**Work instruction:** When you write out the records, keep every word exact and drop the pictures.

**Data for this task:**

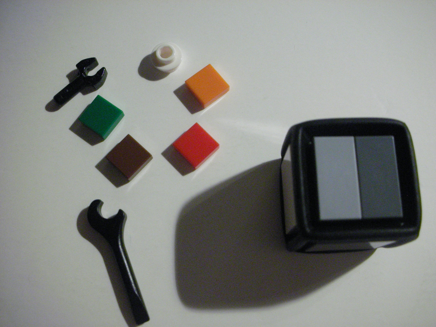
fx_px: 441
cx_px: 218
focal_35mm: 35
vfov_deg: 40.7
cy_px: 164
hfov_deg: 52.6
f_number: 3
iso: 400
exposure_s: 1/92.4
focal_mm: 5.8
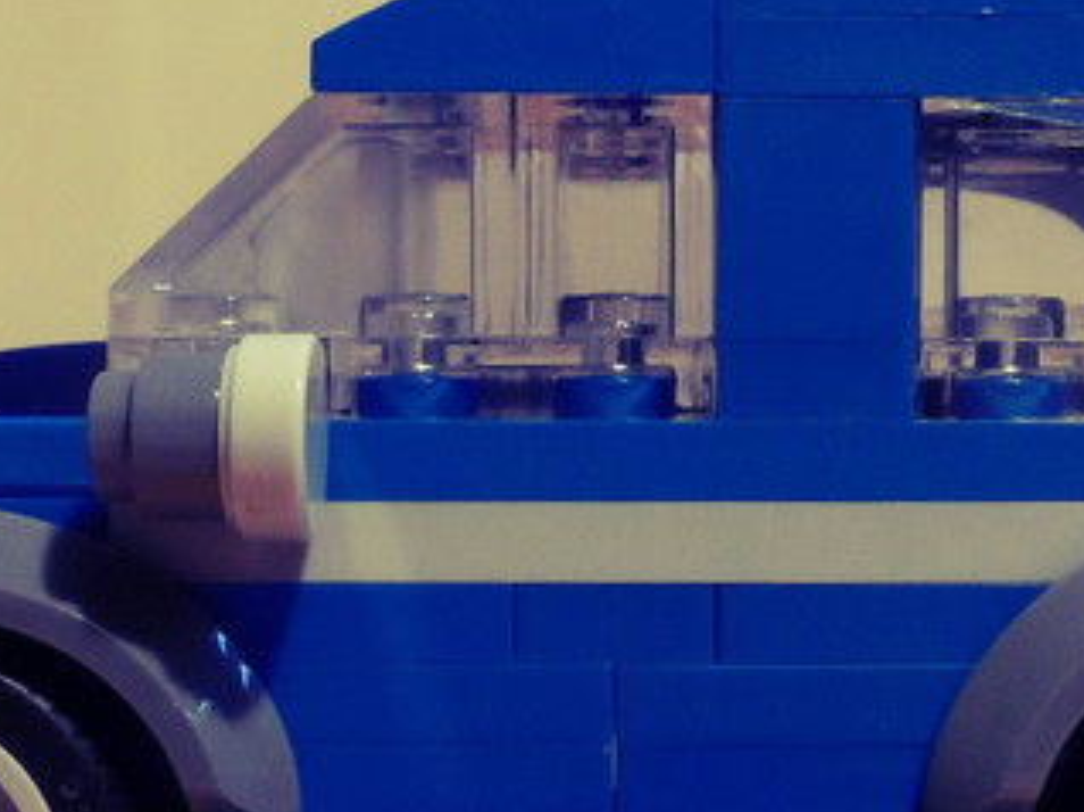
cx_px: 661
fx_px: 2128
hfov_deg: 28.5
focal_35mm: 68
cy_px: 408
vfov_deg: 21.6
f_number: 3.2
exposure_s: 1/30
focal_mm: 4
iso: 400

**Answer to this problem:**
fx_px: 441
cx_px: 218
focal_35mm: 35
vfov_deg: 40.7
cy_px: 164
hfov_deg: 52.6
f_number: 3
iso: 400
exposure_s: 1/92.4
focal_mm: 5.8
cx_px: 661
fx_px: 2128
hfov_deg: 28.5
focal_35mm: 68
cy_px: 408
vfov_deg: 21.6
f_number: 3.2
exposure_s: 1/30
focal_mm: 4
iso: 400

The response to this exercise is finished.